--- EXCERPT PROVIDED Enclosed Below ---

ML Runtimes Version 2022.11

Major features and updates for ML Runtimes.

This release is available with ML Runtimes version 2022.11

Version 2022.11

New features

  • PBJ (Powered by Jupyter) Runtime GA: PBJ Runtimes were previously available as a Tech Preview only. In ML Runtimes 2022.11 the PBJ Runtimes are available to all users (GA). The following PBJ Runtimes are included:
    • Python 3.7
    • Python 3.8
    • Python 3.9
    • R 3.6
    • R 4.0
    • R 4.1

    These PBJ Runtimes are available on Cloudera Public Cloud (from 2022.10-1) and Cloudera Private Cloud (from 1.5.0) form factors, but are not available on CDSW.

    The new PBJ Runtimes appear on the Runtime Selector elements when users start new workloads. Their usage is the same as the non-PBJ Runtimes, apart from Models. Models require the usage of a new library called cml for Python and R, that was introduced in Cloudera Public Cloud (2022.10-1) and the upcoming Private Cloud (1.5.0) versions.

    Usage of cml with regard to models is detailed here: PBJ Runtimes and Models

    Examples can be found here: Example models with PBJ Runtimes.

Fixed Issues

  • DSE-22433 Upgrade numpy version in Python runtimes to resolve issues.
  • DSE-22374 Reduced log level to WARN log level can be manipulated through the HADOOP_ROOT_LOGGER environment variable. This is set to WARN,console in order to keep console logging, while reducing log level from INFO to WARN.

--- End of Enclosed EXCERPT PROVIDED ---
--- INFORMATION SUPPLIED Enclosed Below ---

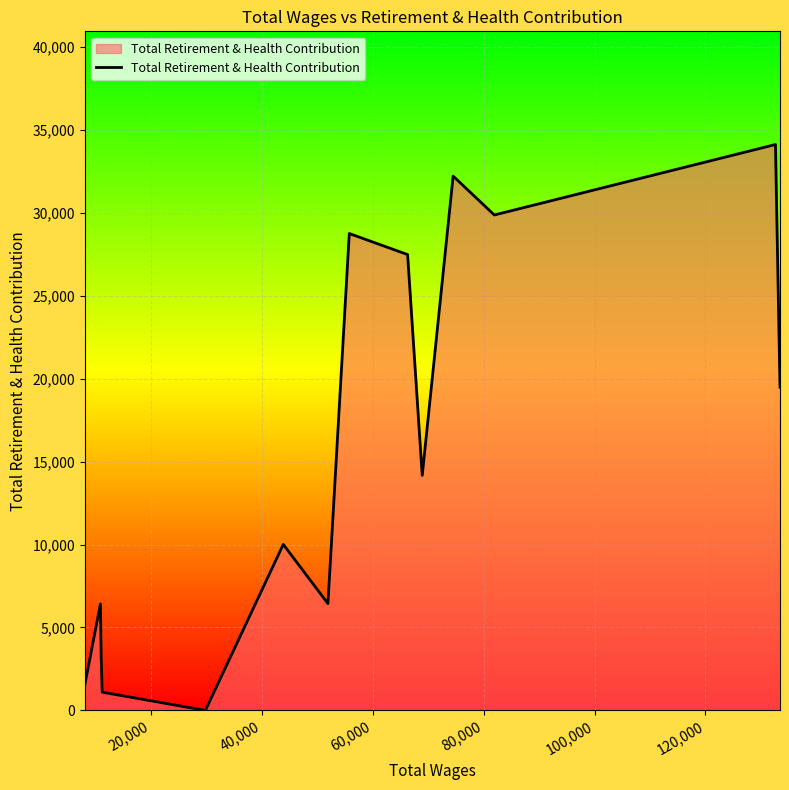

What is the average value?

15342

--- End of Enclosed INFORMATION SUPPLIED ---

(WORK INSTRUCTION 1)
Using the ML Runtimes 2022.11 release notes, answer each question in a few words.
(a) Which R versions are included among the PBJ Runtimes?
(b) On which platform are the PBJ Runtimes not available?
(c) What library do Models require when PBJ Runtimes are used?
(WORK INSTRUCTION 2) Resume the ML Runtimes 2022.11 release notes, picking up after their final sentence.

(WRITTEN ANSWER 1)
(a) R 3.6, R 4.0, and R 4.1
(b) CDSW
(c) cml, for Python and R

(WRITTEN ANSWER 2)
  • DSE-22251 Add flextable dependencies to R Runtimes Added flextable dependencies (libfontconfig1-dev, libcairo2-dev) to R runtimes. Added two OS libraries so flextable can be installed and used in CML.

Known issues

  • The CUDA version (11.4.1) being used to build Nvidia GPU Runtimes is not supported by newer Torch versions (1.13+).

    Workaround: Use Torch versions up to 1.12.1.

    Cloudera Bug: DSE-24038

  • When installing sparklyr for R, the installation will succeed, but importing the library in the same session will fail. This happens, because earlier versions of dependent packages (vctrs, lifecycle, rlang, cli) are already loaded in the R session, therefore newer versions cannot be loaded.

    Workaround: Start a new session, import and use sparklyr there.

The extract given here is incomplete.